+++ Extracted records

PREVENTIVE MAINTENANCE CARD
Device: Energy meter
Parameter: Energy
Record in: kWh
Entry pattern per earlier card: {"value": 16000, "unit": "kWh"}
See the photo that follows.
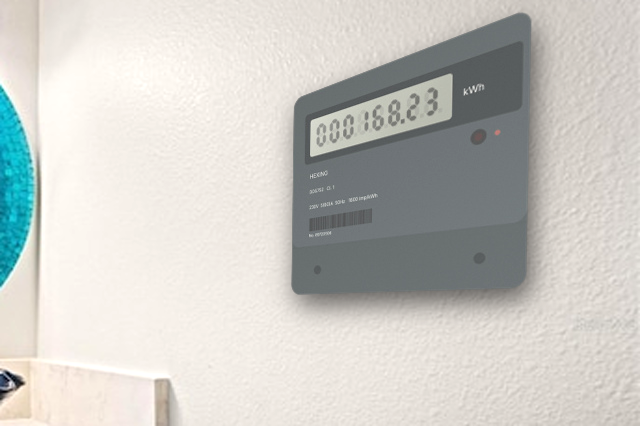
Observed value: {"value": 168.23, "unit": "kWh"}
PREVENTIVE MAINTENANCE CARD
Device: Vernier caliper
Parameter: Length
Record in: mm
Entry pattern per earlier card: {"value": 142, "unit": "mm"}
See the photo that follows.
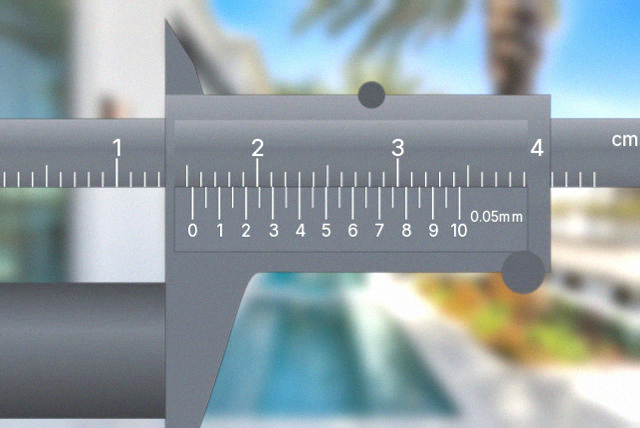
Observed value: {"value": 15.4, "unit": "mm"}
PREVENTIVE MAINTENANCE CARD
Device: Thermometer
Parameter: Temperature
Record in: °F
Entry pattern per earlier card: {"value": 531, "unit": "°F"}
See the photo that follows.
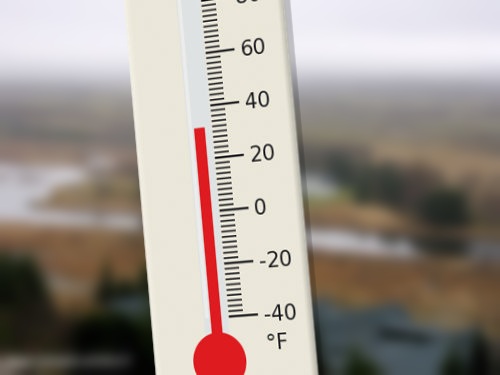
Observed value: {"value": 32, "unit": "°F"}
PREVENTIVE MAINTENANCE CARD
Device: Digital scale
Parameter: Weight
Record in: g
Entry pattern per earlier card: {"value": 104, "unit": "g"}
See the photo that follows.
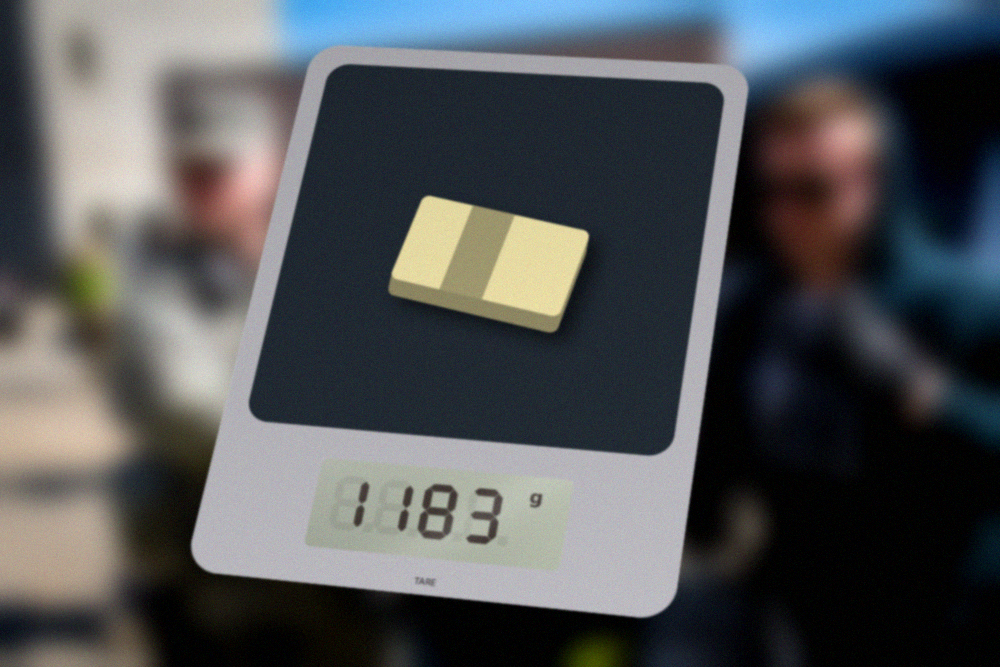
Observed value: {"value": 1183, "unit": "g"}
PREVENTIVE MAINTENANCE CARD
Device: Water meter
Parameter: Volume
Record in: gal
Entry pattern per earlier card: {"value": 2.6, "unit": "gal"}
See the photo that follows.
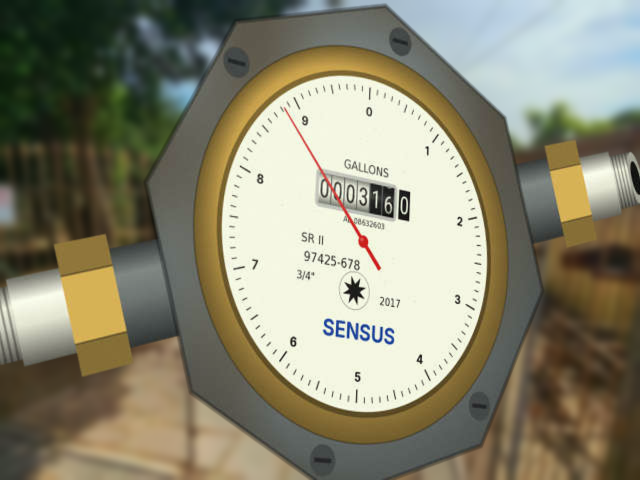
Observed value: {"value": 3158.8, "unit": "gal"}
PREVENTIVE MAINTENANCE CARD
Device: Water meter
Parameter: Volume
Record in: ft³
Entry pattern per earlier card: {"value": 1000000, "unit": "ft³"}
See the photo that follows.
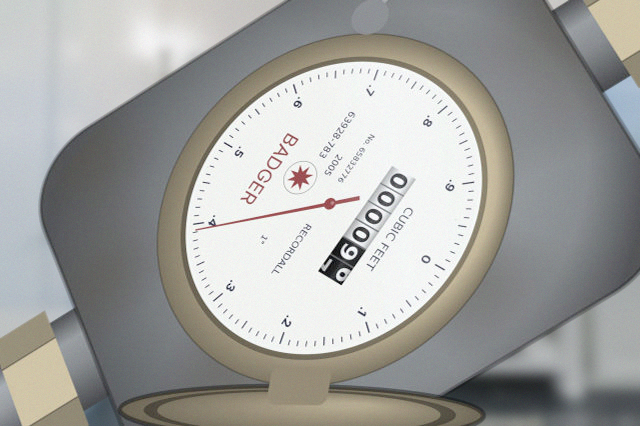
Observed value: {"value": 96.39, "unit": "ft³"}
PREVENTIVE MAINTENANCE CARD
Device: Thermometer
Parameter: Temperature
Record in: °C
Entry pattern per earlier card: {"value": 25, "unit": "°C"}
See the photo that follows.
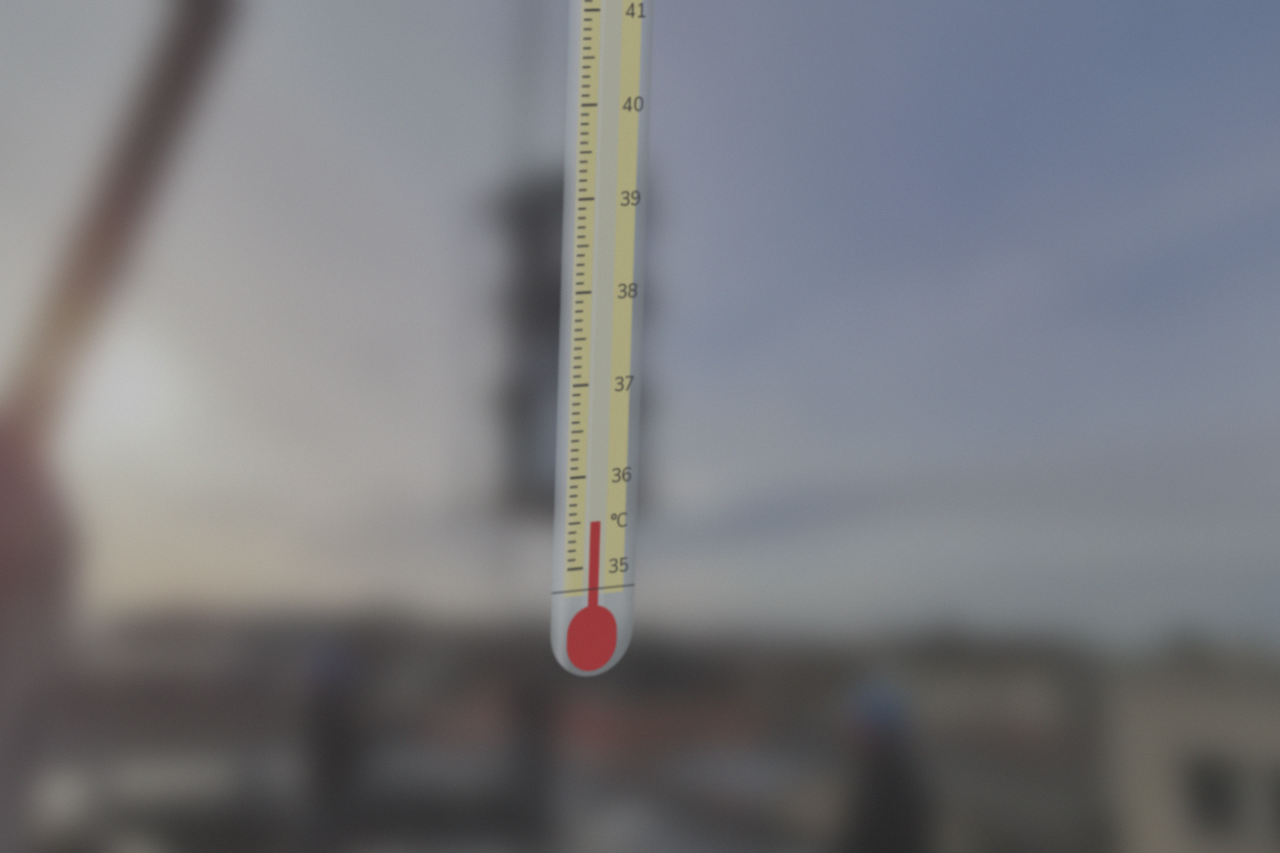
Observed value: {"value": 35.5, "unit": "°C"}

++++++
+++ Extracted records

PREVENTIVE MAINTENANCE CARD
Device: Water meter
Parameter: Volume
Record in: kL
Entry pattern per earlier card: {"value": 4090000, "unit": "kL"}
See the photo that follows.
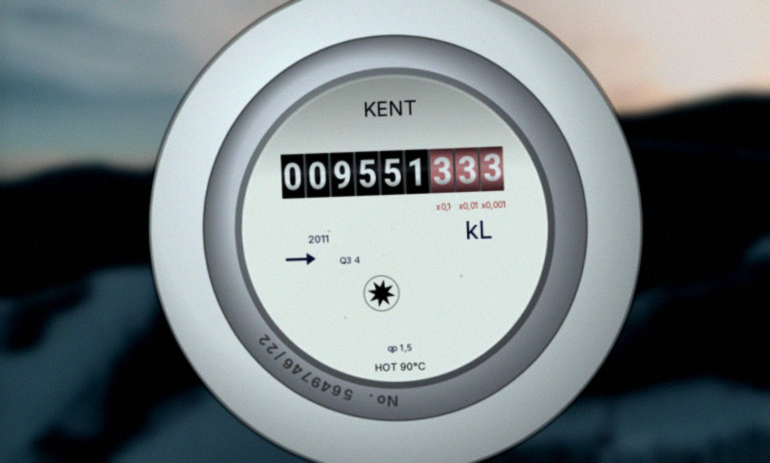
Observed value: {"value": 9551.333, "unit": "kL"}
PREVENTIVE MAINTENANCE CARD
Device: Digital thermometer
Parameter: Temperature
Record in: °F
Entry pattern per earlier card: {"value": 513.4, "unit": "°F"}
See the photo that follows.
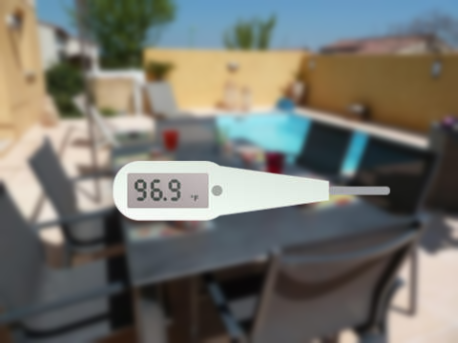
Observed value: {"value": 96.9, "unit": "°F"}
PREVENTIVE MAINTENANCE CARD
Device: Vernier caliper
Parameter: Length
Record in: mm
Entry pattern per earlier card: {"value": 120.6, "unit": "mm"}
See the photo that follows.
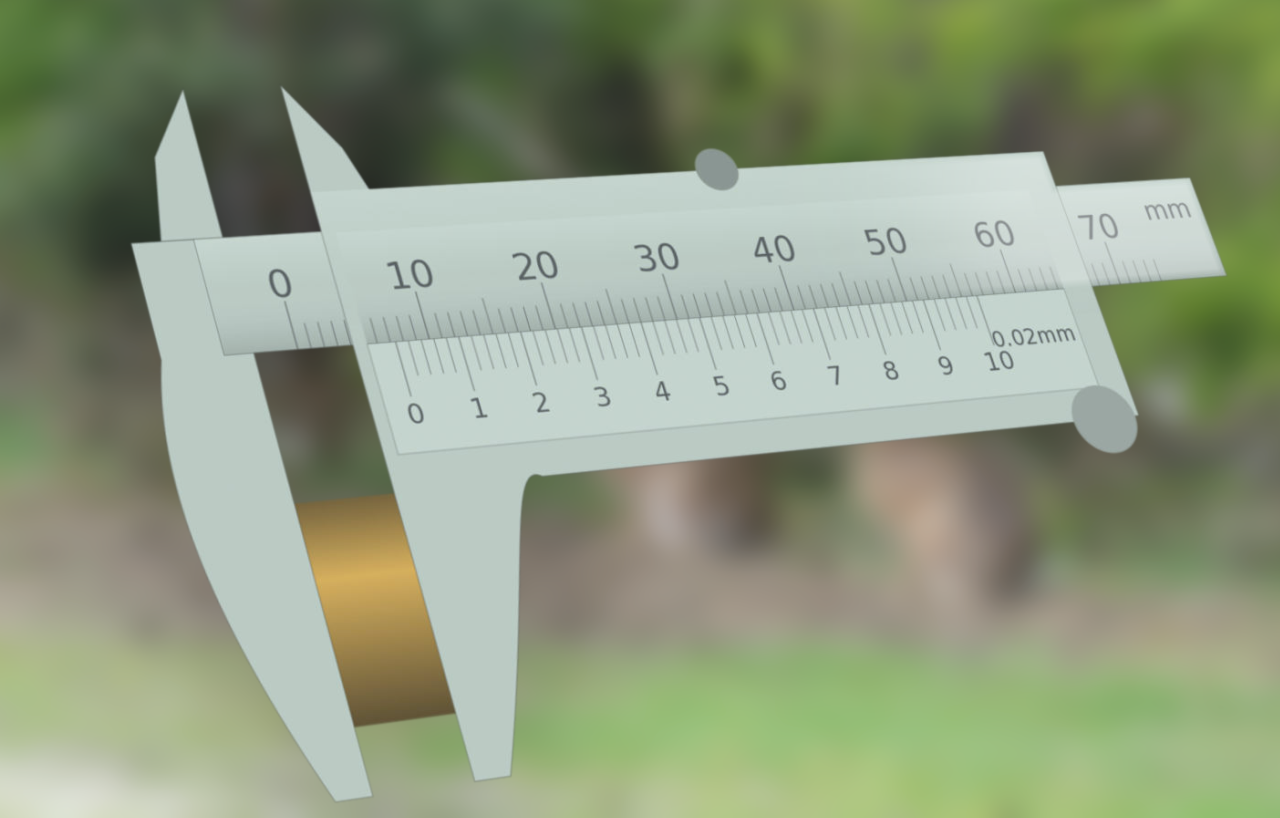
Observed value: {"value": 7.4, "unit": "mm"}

++++++

__What to do__.
Collect every line of the entries above that contains the string "pattern", and list them in their original order.

__Answer to the problem__.
Entry pattern per earlier card: {"value": 16000, "unit": "kWh"}
Entry pattern per earlier card: {"value": 142, "unit": "mm"}
Entry pattern per earlier card: {"value": 531, "unit": "°F"}
Entry pattern per earlier card: {"value": 104, "unit": "g"}
Entry pattern per earlier card: {"value": 2.6, "unit": "gal"}
Entry pattern per earlier card: {"value": 1000000, "unit": "ft³"}
Entry pattern per earlier card: {"value": 25, "unit": "°C"}
Entry pattern per earlier card: {"value": 4090000, "unit": "kL"}
Entry pattern per earlier card: {"value": 513.4, "unit": "°F"}
Entry pattern per earlier card: {"value": 120.6, "unit": "mm"}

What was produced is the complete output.